• Dataset items:
• • • • •

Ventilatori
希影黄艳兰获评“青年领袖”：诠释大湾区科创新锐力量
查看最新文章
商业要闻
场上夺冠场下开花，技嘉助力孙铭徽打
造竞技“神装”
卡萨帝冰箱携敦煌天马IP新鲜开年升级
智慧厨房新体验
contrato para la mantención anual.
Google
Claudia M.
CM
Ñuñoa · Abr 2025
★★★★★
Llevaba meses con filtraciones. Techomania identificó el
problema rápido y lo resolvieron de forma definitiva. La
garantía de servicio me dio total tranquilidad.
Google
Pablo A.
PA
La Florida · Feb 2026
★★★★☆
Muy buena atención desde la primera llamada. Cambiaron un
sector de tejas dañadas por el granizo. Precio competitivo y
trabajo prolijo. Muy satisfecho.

• • • • •

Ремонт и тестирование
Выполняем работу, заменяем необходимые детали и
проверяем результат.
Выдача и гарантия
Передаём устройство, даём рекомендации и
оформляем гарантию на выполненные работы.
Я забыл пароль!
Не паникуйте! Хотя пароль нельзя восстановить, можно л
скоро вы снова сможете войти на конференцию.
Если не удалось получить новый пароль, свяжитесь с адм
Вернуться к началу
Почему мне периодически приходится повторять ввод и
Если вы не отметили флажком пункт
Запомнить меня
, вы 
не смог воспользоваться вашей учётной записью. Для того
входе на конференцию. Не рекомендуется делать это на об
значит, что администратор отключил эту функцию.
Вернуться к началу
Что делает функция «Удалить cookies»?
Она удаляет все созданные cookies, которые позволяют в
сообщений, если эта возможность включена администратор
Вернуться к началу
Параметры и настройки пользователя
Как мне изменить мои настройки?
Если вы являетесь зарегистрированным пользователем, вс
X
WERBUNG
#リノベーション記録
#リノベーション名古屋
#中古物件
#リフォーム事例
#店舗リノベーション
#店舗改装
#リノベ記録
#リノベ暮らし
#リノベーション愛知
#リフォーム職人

• • • • •

• EXERCISE DIRECTIONS: Look through the entries for the string "администратор". Every line that has it belongs in the answer.

• WORKED SOLUTION:
значит, что администратор отключил эту функцию.
сообщений, если эта возможность включена администратор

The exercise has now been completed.